Kamakshi Bharathan, Sr. Brand Strategist, ABND Consumer Practice
As we grow and evolve as a race, as we become more accepting and embrace our differences, brands too are acknowledging this change.
From a time when home appliances spoke only to the woman, to now where Ariel encourages men to share the load, we have moved forward in terms of mindsets. Beauty and fashion brands no longer use a specific body type or gender and are now catering to a wider audience. FMCG brands like Brooke Bond and Tanishq have broken through religious stereotypes with their advertising. Cadbury’s shows a beautiful bond between a young boy and his house help and how he leaves her a bar of chocolate in his trousers for her to find as a token of his appreciation. HSBC has encouraged companies to allocate one seat for the LGBTQIA community.
While all these are a step in the right direction, I often wonder if these are an eye wash and just a way to brush deeper issues under the carpet.
A few years ago, while looking to purchase a house, a well-known real estate brand proudly told my husband and me that they do not sell or rent to a specific community. Members of the LGBTQIA community still struggle with basic things such as opening bank accounts or availing of loans. Indian joint families still struggle with the woman of the house bearing all domestic responsibilities and are frowned upon if they are career minded.
Single parents struggle with school admissions, older folks are laughed upon if they want to continue working post-retirement. An UBER driver, an elderly gentleman who used to drive a kaali peeli, in a spanking new car proudly told me how his son had got him this car so the father could continue working but be comfortable at the same time. But these examples are few and rare to come across.

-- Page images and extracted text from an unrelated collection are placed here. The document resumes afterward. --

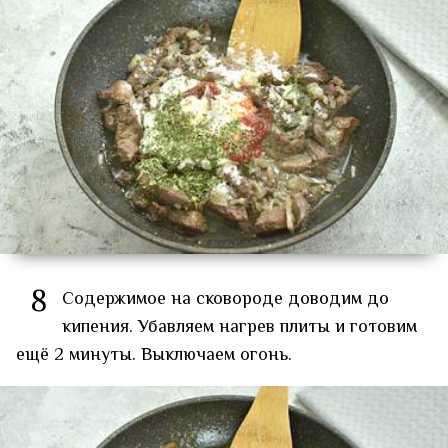
8
Содержимое на сковороде доводим до
кипения. Убавляем нагрев плиты и готовим
ещё 2 минуты. Выключаем огонь.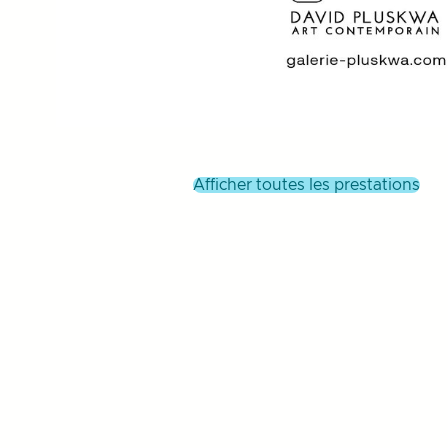
afficher toutes les prestations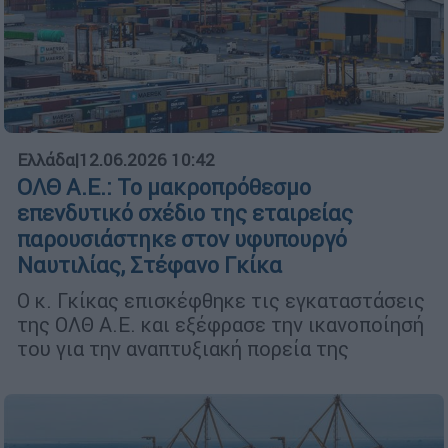
Ελλάδα
|
12.06.2026 10:42
ΟΛΘ Α.Ε.: Το μακροπρόθεσμο
επενδυτικό σχέδιο της εταιρείας
παρουσιάστηκε στον υφυπουργό
Ναυτιλίας, Στέφανο Γκίκα
Ο κ. Γκίκας επισκέφθηκε τις εγκαταστάσεις
της ΟΛΘ Α.Ε. και εξέφρασε την ικανοποίησή
του για την αναπτυξιακή πορεία της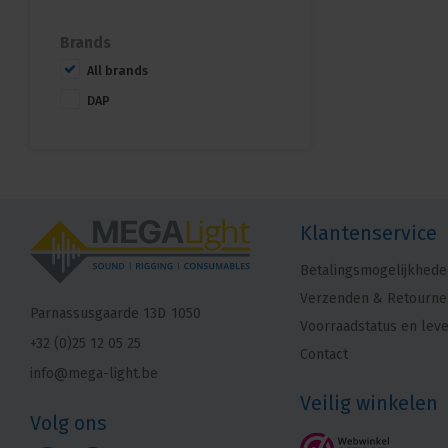
Brands
All brands
DAP
Klantenservice
Betalingsmogelijkhede
Verzenden & Retourne
Parnassusgaarde 13D
1050
Voorraadstatus en leve
+32 (0)25 12 05 25
Contact
info@mega-light.be
Veilig winkelen
Volg ons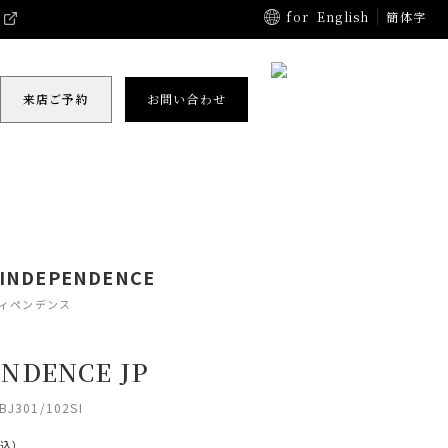
for
English
簡体字
来店ご予約
お問い合わせ
 INDEPENDENCE
ディペンデンス
NDENCE JP
BJ301/102SI
税込）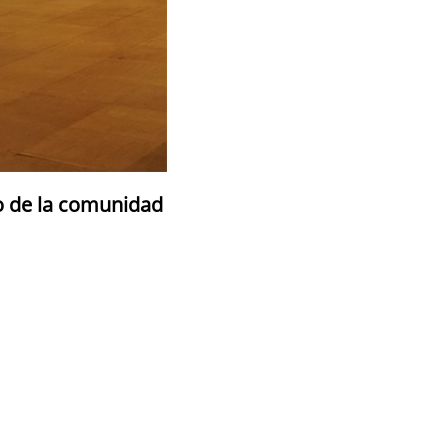
io de la comunidad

Very few organisations and brands recognise real-world problems or are willing to take on the onus to advocate them. At a job interview, I was asked if I struggle with anxiety or similar health issues. The reason being the organisation would then work around that accordingly. This was a pleasant surprise. Menstrual leave is now a reality across the world. Restaurants like Ishara and Mirchi and Mime only hire the physically disabled.
While writing content for a client’s website, I mentioned them being an inclusive organisation. Their response was that while we would like to be, now we are not. And it was not a conscious choice, it was just the way things were. And that’s okay.
Which brings us to the question of what does being inclusive mean for your brand? Just like no two pizza parlour toppings are the same, or the chicory in your coffee brands are not the same being an inclusive brand means different things for different organisations.
For some it could be at a policy level, for others it could be in the products or services they offer. Every brand needs to think about how it can be inclusive and how it ties in with its existing brand values. For example, for a brand like Dove, the real beauty campaign was a natural progression in the right direction. Being an inclusive brand just doesn’t mean celebrating things like pride month on social media, it must be deep-rooted and woven into the essence of the brand itself.
Building an inclusive brand is something as simple as Starbucks now including vegan in their menu options.
For this to be sustainable, the brand needs to ensure it doesn’t depart from its essential character and can commit to the factors that make it inclusive. It can be baby steps. What matters is brands start making that move.